What to work on. In the records below, find the line containing "right elbow: (475, 1510)"; copy exactly that line and all lines after it to the end, and nothing else.

[[ Data, beginning ]]

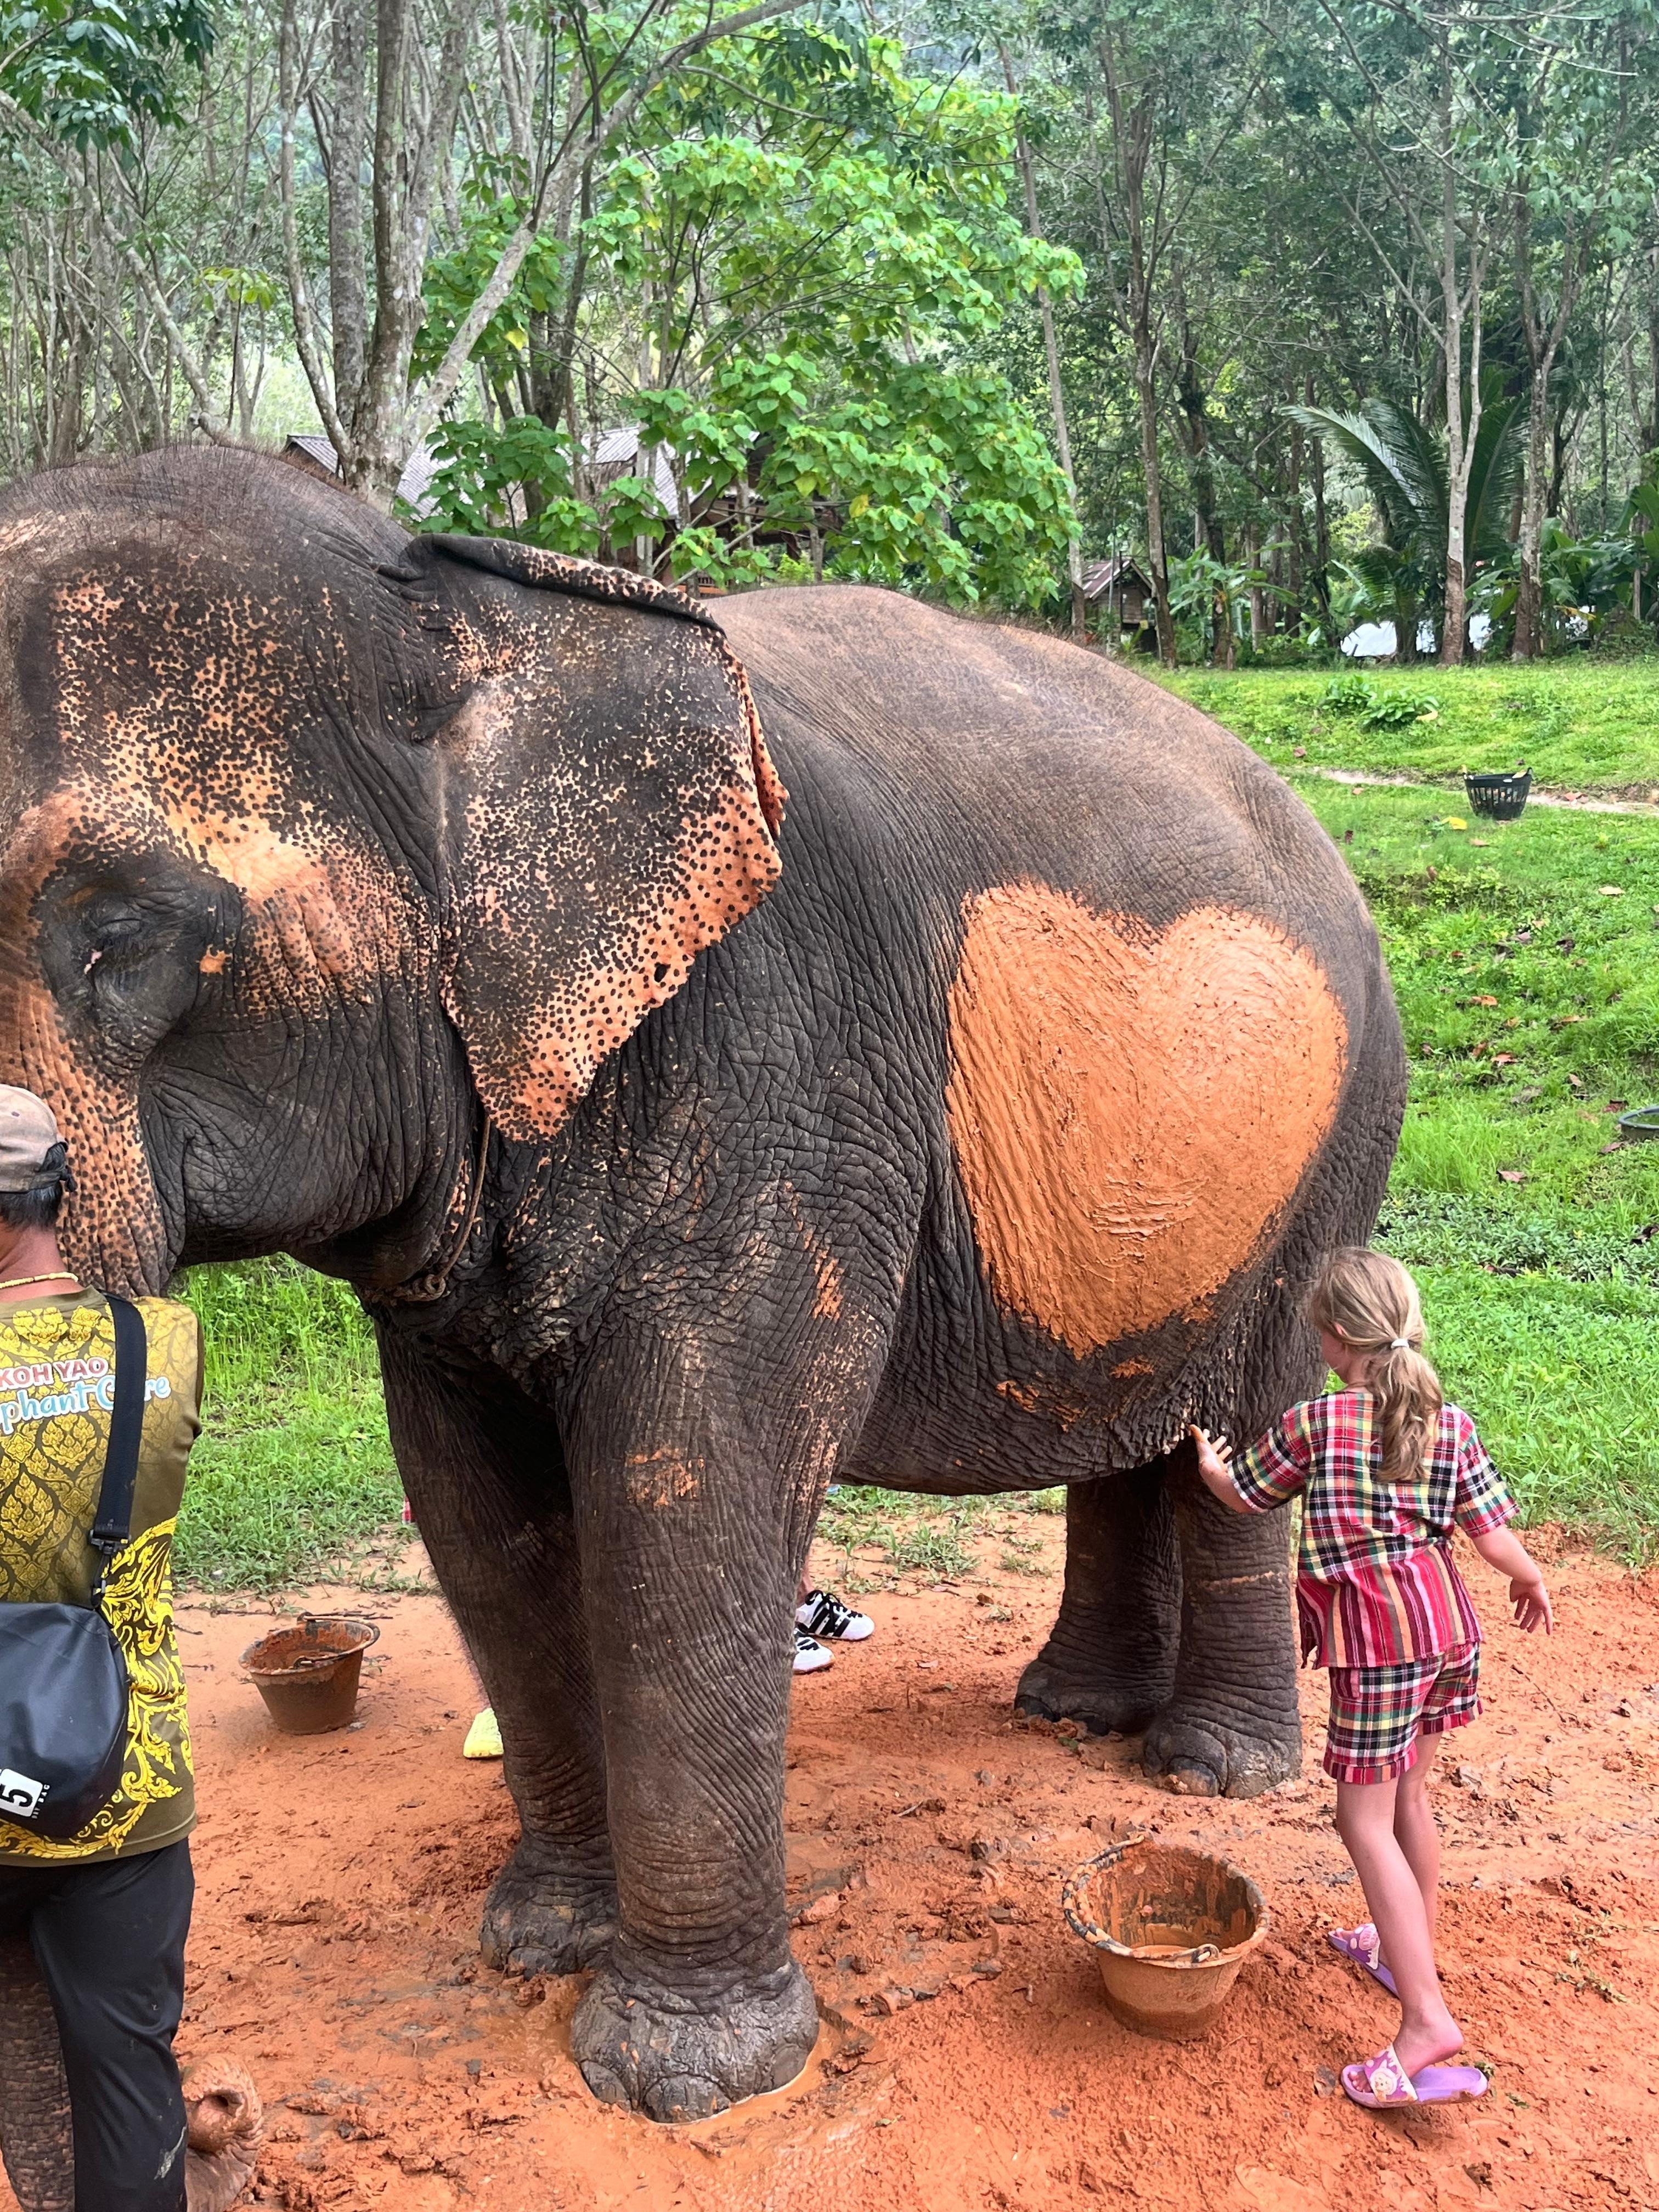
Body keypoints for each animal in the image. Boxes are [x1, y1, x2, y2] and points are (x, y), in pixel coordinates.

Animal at [0, 446, 1405, 2124]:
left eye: (124, 933)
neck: (464, 598)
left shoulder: (777, 1077)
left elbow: (694, 1488)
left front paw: (684, 2082)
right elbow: (475, 1510)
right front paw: (537, 1947)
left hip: (1327, 1157)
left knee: (1243, 1425)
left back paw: (1209, 1773)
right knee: (1135, 1413)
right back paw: (1072, 1717)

[[ Data, end ]]

Final answer.
right elbow: (475, 1510)
right front paw: (537, 1947)
left hip: (1327, 1157)
left knee: (1243, 1425)
left back paw: (1209, 1773)
right knee: (1135, 1413)
right back paw: (1072, 1717)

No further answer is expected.